CSV update fails on schema-defined table but succeeds on creation

finos / perspective

A data visualization and analytics component, especially well-suited for large and/or streaming datasets.

https://perspective.finos.org/

Apache License 2.0

7.72k stars 1.05k forks source link

CSV update fails on schema-defined table but succeeds on creation #2524

Closed kryaksy closed 5 months ago

kryaksy commented 5 months ago

Bug Report

When updating a table created with a schema using a CSV file, an error is thrown, but the same error is not thrown when creating the table with the same CSV.

Steps to Reproduce:

const csv = `field\n2147483648`;

const tableFromCsv = await worker.table(csv);
// No error

const tableFromSchema = await worker.table({ field: "integer" });
await tableFromSchema.update(csv);
// Update failed: Error: Abort(): Invalid: In CSV column #0: Row #2: CSV conversion error to int32: invalid value '2147483648'

Expected Result:

Consistent behavior between updating a schema-defined table and creating a table with the same CSV.

Actual Result:

While one of them succeeds, the other one throws error.

Environment:

perspective@2.7.2

timkpaine commented 5 months ago

Your first schema isn't going to match your second schema, the number you picked exceeds int32

kryaksy commented 5 months ago

Schemas are the same:

const csv = `field\n2147483648`;
const tableFromCsv = await worker.table(csv);
console.log(await tableFromCsv.schema());
// {field: 'integer'}

As you see, even the value exceeds int32, schema response is integer.

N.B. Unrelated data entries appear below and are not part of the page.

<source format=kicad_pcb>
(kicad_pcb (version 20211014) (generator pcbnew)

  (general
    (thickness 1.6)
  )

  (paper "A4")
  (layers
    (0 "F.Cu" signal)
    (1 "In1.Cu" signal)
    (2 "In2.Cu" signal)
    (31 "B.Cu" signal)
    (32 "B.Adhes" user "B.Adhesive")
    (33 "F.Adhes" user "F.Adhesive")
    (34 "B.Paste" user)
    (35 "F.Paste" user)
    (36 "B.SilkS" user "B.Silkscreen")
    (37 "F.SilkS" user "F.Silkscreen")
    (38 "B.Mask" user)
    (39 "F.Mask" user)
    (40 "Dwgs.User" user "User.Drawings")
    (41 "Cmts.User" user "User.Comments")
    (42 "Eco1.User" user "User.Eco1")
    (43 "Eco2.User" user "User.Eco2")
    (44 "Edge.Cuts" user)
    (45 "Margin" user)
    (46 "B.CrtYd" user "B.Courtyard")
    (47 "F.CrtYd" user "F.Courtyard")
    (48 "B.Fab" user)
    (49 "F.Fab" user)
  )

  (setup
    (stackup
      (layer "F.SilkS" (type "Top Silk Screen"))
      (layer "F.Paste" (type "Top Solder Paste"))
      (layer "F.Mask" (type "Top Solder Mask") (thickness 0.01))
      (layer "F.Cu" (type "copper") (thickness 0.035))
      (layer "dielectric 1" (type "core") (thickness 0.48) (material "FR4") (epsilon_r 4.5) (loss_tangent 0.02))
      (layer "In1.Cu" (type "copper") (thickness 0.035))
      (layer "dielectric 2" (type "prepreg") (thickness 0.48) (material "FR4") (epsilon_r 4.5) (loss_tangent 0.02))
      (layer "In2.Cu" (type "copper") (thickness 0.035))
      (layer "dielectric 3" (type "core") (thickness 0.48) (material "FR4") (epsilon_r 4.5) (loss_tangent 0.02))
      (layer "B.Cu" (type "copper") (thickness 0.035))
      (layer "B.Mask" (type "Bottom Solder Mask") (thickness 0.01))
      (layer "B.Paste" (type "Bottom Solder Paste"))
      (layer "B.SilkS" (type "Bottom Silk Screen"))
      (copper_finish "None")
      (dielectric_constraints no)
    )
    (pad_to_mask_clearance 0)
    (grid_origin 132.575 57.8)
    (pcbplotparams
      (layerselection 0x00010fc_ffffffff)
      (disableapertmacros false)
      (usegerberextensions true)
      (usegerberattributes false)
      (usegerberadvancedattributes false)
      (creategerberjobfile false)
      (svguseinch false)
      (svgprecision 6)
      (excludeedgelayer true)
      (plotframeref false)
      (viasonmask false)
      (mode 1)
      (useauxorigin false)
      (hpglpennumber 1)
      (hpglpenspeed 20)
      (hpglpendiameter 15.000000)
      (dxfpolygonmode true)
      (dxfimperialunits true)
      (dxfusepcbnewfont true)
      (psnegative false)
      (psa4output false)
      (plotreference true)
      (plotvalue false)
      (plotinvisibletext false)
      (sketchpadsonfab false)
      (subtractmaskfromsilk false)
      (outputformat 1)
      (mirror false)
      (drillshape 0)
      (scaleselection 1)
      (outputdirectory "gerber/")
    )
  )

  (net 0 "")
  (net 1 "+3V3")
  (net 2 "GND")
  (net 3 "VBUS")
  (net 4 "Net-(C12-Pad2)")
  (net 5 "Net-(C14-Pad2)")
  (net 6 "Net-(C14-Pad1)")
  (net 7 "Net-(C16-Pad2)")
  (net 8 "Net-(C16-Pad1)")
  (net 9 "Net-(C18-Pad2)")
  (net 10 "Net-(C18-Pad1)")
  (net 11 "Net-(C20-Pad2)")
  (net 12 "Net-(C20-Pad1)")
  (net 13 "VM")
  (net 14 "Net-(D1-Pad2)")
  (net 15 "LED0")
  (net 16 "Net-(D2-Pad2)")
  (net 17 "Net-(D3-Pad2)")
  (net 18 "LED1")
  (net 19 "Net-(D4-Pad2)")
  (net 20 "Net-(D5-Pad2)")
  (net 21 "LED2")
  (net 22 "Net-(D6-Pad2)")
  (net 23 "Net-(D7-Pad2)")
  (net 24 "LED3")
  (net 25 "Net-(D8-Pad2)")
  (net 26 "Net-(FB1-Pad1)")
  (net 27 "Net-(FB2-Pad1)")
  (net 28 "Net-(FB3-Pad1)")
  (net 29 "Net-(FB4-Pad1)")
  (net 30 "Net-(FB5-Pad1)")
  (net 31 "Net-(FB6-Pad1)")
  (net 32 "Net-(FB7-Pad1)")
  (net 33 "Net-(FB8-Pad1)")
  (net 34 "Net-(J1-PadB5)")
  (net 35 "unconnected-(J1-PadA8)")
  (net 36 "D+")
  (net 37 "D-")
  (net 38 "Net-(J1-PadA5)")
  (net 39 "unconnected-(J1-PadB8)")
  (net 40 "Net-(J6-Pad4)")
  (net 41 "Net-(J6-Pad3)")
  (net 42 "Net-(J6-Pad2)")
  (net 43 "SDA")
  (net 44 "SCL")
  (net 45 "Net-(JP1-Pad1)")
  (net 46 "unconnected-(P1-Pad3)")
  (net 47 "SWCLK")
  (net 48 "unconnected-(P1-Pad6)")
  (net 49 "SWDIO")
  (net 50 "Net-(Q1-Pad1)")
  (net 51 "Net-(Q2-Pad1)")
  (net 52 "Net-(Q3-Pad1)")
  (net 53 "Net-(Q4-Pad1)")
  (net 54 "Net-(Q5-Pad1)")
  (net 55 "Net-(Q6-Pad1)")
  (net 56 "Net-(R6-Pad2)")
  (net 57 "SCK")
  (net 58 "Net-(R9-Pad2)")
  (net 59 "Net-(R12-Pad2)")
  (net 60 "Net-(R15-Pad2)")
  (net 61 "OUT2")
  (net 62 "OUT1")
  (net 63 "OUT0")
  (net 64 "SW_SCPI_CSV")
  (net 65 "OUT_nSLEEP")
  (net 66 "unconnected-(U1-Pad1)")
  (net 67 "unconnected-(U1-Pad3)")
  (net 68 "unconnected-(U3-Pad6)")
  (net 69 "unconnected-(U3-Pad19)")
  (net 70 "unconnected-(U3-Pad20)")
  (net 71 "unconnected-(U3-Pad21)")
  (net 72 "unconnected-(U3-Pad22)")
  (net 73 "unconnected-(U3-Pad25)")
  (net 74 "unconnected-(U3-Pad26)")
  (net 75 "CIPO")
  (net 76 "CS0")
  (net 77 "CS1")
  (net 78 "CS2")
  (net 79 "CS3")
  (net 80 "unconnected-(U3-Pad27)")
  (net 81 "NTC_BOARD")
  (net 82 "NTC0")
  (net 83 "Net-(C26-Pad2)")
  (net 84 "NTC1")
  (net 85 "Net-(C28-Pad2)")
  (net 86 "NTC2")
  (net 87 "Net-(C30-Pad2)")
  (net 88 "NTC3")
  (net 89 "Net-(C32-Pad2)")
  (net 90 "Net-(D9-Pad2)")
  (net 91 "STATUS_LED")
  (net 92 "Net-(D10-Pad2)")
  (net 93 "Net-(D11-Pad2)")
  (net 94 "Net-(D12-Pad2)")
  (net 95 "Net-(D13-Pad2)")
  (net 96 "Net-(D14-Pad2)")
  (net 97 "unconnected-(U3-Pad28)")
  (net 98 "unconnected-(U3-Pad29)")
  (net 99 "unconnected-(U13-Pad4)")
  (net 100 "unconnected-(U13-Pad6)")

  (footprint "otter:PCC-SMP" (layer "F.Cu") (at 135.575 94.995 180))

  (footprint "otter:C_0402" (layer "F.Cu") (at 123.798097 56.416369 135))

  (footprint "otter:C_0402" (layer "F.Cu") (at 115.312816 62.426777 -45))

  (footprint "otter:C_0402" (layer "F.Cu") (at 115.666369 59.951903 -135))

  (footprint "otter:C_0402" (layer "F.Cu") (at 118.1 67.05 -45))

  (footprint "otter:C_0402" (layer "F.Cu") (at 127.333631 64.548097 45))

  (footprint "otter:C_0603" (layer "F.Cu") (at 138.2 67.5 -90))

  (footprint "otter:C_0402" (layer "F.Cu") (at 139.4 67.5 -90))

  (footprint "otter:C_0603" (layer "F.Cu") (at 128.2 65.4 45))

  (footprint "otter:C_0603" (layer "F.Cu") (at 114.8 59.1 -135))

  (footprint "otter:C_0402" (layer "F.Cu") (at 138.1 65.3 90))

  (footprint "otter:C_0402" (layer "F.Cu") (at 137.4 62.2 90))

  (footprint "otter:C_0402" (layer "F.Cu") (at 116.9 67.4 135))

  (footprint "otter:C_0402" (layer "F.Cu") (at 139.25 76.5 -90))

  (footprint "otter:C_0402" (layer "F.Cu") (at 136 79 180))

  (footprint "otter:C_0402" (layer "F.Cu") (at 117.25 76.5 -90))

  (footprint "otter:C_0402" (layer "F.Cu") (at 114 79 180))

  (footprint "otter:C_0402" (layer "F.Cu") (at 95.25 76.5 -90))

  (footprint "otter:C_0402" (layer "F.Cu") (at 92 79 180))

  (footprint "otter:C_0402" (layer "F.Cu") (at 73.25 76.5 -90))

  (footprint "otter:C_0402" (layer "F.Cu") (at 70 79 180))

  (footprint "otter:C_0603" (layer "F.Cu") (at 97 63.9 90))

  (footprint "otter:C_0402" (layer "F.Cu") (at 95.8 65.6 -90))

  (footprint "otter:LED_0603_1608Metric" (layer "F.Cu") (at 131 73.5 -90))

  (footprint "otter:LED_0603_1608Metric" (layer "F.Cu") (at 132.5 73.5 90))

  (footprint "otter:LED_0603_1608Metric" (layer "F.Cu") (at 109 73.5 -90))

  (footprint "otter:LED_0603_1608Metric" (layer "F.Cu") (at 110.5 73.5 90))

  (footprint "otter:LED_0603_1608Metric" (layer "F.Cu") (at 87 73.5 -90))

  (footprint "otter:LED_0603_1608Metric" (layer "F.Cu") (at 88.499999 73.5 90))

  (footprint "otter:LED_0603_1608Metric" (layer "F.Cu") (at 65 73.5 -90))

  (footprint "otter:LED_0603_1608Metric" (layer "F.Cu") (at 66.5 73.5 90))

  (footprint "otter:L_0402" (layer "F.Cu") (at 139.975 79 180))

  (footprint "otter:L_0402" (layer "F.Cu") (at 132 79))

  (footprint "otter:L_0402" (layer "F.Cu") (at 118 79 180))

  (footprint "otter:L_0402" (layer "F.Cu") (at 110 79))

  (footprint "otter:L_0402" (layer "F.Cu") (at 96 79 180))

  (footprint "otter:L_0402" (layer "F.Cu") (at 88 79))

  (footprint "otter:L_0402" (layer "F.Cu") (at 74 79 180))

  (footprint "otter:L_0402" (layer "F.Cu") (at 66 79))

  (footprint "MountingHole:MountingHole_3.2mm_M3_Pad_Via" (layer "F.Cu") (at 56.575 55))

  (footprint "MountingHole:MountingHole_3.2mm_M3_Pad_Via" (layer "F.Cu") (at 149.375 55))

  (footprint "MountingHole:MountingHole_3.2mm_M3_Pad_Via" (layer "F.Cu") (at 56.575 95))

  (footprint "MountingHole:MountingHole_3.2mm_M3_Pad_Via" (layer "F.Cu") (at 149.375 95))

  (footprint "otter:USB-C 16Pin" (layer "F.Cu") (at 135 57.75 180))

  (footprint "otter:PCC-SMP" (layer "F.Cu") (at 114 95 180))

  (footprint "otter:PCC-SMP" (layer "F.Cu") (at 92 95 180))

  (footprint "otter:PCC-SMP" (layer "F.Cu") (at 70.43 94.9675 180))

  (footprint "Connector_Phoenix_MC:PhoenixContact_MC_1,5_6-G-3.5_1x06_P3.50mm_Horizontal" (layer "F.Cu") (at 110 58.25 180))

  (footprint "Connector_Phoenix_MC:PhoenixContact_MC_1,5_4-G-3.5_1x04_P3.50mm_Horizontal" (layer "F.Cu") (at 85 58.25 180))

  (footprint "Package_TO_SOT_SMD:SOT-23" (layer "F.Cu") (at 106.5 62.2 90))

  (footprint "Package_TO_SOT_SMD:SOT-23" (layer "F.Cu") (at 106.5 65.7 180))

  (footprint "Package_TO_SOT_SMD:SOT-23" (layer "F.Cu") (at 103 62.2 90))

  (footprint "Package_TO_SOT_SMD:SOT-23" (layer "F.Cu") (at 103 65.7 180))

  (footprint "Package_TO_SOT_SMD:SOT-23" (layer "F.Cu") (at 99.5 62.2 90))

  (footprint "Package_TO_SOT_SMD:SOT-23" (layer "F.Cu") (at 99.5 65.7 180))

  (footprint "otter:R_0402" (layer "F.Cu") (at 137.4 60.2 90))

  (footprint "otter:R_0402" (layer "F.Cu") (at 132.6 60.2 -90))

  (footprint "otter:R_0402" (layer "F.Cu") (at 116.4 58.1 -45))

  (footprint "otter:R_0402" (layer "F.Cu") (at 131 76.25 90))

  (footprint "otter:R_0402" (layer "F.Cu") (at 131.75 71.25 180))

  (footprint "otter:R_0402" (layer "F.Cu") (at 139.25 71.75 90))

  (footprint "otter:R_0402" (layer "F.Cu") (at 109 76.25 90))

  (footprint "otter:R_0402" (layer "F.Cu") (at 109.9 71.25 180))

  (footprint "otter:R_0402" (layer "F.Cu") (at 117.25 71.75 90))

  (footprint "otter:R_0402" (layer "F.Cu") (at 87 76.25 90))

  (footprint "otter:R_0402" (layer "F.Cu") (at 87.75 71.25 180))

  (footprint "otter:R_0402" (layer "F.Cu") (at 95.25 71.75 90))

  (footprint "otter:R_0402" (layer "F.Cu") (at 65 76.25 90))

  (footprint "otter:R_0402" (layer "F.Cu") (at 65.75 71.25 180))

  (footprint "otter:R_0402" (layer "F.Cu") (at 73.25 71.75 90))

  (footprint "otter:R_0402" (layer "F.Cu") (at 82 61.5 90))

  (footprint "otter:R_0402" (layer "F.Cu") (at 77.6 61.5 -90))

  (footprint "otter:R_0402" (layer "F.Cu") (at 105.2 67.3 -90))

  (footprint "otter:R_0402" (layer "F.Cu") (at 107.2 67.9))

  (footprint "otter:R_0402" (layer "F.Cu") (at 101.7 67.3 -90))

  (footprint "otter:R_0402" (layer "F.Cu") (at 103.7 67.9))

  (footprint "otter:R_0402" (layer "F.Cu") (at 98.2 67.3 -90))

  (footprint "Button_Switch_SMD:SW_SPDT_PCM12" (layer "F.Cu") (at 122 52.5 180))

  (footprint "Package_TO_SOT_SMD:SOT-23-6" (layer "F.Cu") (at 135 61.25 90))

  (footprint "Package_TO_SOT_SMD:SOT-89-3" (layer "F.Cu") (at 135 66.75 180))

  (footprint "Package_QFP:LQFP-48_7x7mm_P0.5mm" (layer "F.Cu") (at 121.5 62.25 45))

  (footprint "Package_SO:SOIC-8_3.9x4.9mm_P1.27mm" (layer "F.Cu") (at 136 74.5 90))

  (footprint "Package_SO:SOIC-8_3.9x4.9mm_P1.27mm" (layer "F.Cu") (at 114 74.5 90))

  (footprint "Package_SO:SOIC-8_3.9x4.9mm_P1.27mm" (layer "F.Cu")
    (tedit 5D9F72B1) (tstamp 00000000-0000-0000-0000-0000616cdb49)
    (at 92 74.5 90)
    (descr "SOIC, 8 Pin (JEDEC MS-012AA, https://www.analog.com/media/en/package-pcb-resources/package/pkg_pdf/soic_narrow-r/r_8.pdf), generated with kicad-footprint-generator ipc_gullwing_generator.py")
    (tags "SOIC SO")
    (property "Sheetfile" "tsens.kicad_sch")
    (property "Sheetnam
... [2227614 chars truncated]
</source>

timkpaine commented 5 months ago

You're in JS and int is int32. CSV is not JavaScript, so it can use e.g. int64.

timkpaine commented 5 months ago

I don't see any issue here, csv or arrow or python will allow for large integers whereas JS does not. So constructing something from a csv or arrow or python vs from JS will have minor differences as a result of the language and format differences.

ref: https://github.com/finos/perspective/issues/1346

texodus commented 4 months ago

Perspective currently only officially supports 32bit signed integer for "integer" type columns, because JavaScript only had native support for this type (at least, when Perspective was originally published). If you want numbers larger than that, you'll need to use "float" typed column (64bit float).

While I'd prefer this to be consistent behavior between platforms, and Perspective may soon support BigInt types as they have wide platform support today, it won't change the fact that "integer" type will still be 32bit. Ergo in your case, the fix is not to accept this value in JavaScript, but rather to reject it in Python.

kryaksy commented 4 months ago

@texodus Thanks for the explanation. Based on the what you said, it would be correct to expect this field to be recognized as a 'float' when I create a table with a csv containing a 64-bit value, right?

// Csv containing 64-bit value
const csv = `field\n2147483648`;

const tableFromCsv = await worker.table(csv);
console.log(await tableFromCsv.schema());
// Expected {field: 'float'}
// Received {field: 'integer'}

This is the issue from my perspective. Am I missing something?

timkpaine commented 4 months ago

No, you're mixing CSV and javascript. If you're ingesting as csv, the internal type will be int64. But this doesn't exist in javascript, so when you query FROM JAVASCRIPT it gets truncated to int32 (both types represented in schema as "integer").

If you predefine your schema as float and then ingest as csv, then from javascript the stuff will come out as float.

texodus commented 4 months ago

Perspective's inference support is a best-guess meant for user convenience. We implemented it in a way that has minimal/negligible impact on performance, which would not be the case if we validated every cell (and in general it is not possible to always infer user intent for ambiguous columns).

I'm not against improving this support to handle more cases, but inference support is not meant to be complete. In this case (and others inevitably), you will need to provide a schema.

kryaksy commented 4 months ago

I clearly grasp the limitations and considerations you've detailed. Thank you both for the thorough explanation. As referenced in this discussion, we're developing a feature necessitating CSV validation by Perspective. Following that, I implemented your advice to use the table creation phase for validation. Yet, based on these discussions, it appears an additional validation step outside of Perspective might be required.